◆ **Assignment**: Tally how many lines in the rows contain the string "编写用户微服务与内容微服务". Reply with the number alone.

◆ **Provided records**:

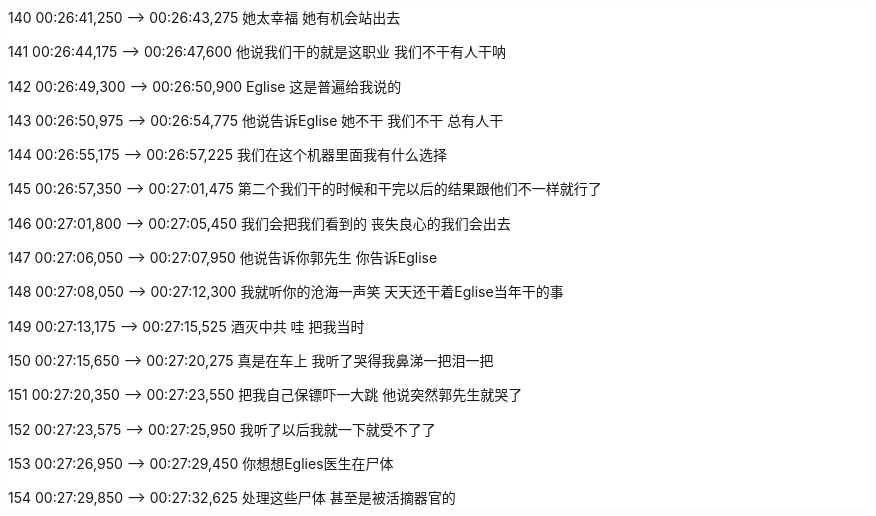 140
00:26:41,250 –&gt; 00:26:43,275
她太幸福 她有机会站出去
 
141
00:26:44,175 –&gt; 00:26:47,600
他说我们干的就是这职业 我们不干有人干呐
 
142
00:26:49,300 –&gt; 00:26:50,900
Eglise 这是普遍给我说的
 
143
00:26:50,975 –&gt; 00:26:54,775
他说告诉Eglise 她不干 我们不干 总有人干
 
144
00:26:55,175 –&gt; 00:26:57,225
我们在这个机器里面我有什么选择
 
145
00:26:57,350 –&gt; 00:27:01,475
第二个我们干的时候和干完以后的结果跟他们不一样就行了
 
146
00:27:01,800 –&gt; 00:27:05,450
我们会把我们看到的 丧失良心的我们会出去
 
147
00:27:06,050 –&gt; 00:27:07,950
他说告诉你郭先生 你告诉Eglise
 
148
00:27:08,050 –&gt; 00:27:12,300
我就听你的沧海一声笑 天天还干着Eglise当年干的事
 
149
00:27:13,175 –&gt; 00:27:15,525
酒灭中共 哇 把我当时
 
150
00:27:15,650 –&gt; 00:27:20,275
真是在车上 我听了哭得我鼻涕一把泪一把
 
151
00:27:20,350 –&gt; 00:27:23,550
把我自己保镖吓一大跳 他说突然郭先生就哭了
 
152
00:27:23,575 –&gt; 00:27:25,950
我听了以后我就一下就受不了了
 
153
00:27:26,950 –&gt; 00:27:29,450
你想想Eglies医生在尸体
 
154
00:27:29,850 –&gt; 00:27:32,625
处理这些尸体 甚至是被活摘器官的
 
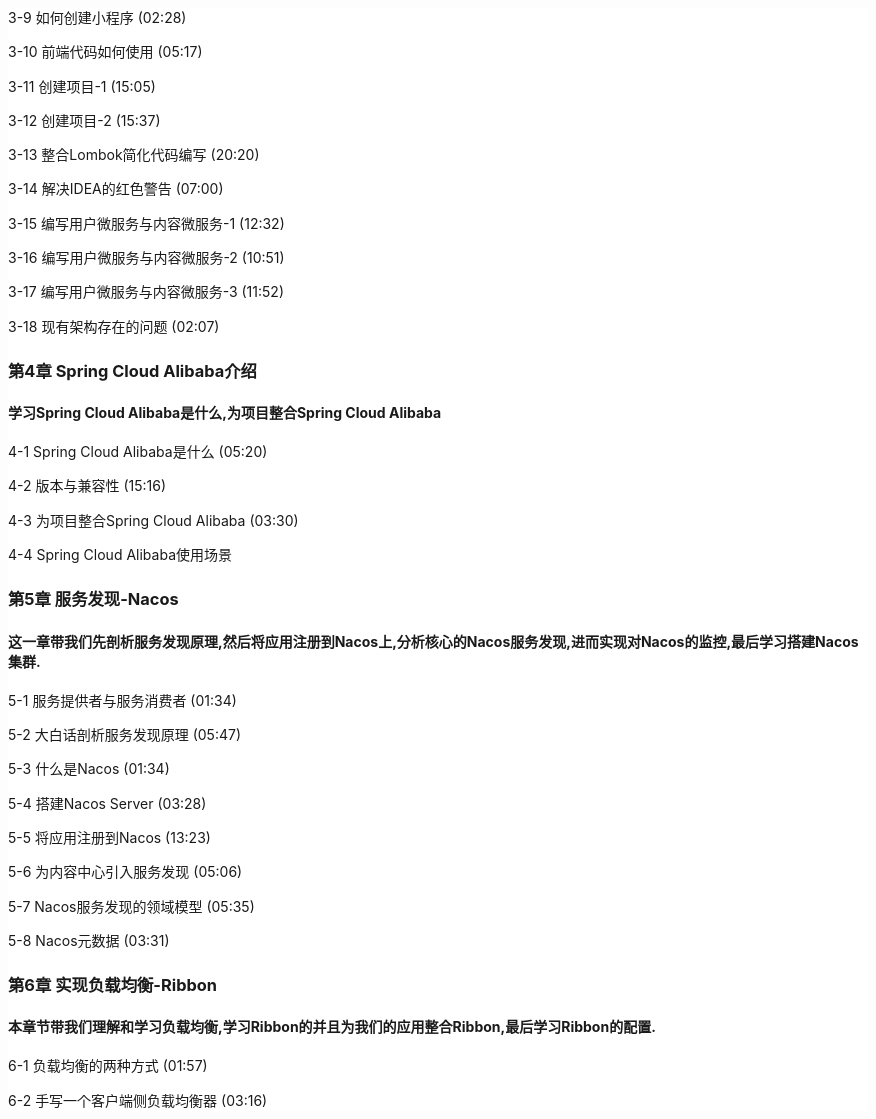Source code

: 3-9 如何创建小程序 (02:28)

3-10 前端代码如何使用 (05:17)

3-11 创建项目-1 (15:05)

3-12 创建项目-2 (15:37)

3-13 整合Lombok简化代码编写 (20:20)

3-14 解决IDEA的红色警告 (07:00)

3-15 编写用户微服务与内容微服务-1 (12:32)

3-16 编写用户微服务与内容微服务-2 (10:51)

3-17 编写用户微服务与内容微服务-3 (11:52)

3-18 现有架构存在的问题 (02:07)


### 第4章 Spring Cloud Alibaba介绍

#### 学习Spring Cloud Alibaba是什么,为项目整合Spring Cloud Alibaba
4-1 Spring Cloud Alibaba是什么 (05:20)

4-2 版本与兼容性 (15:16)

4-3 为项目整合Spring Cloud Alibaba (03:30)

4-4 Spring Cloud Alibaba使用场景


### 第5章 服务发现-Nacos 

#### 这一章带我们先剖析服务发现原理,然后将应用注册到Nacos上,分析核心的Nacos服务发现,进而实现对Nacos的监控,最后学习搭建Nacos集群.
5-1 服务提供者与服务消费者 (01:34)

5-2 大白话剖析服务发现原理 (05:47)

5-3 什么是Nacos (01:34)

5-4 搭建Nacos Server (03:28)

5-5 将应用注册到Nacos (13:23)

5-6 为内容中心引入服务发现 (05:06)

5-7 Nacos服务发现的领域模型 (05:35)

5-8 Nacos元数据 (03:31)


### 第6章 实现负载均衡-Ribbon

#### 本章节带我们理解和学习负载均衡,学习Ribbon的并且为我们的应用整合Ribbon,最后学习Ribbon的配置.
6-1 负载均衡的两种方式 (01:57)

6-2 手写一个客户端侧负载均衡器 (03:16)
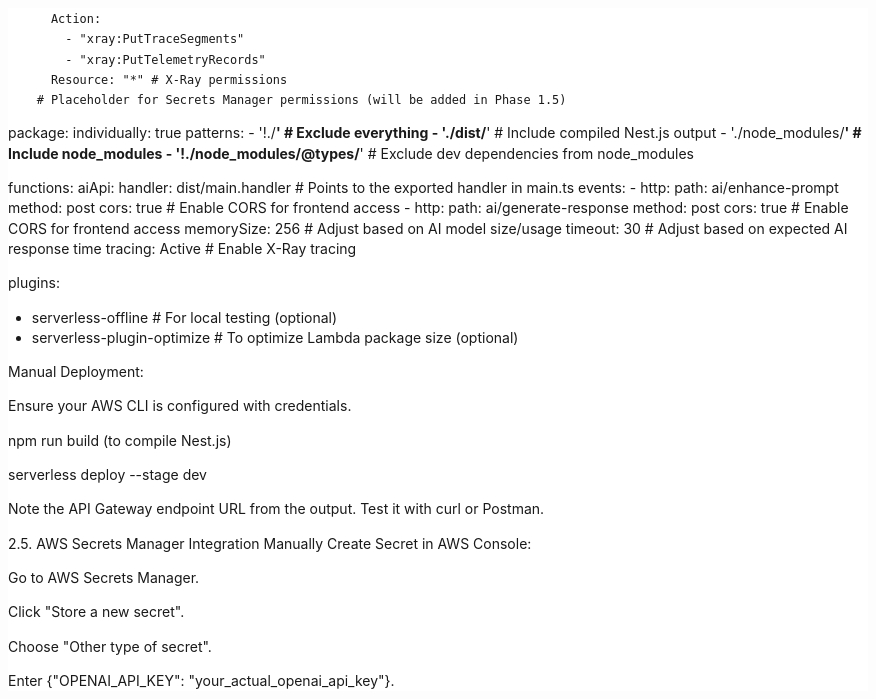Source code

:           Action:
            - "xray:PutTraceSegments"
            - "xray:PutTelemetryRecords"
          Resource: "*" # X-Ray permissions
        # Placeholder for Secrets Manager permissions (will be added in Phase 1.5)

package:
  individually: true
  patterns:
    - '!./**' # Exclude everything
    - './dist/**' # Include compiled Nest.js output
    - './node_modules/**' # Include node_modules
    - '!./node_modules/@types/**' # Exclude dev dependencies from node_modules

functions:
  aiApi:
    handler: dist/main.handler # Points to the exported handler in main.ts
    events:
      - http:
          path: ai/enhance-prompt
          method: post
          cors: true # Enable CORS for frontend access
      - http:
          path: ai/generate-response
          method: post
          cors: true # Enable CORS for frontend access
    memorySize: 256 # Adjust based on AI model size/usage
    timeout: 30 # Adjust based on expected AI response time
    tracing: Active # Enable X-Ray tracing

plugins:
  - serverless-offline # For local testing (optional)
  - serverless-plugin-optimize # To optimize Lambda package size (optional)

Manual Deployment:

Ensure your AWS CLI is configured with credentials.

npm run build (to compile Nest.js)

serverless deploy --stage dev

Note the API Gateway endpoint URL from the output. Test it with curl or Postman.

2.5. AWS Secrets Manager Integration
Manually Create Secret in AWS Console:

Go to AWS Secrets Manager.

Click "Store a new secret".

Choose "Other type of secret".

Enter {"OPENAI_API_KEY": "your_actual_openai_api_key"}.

◆ **Answer for this exercise**: 3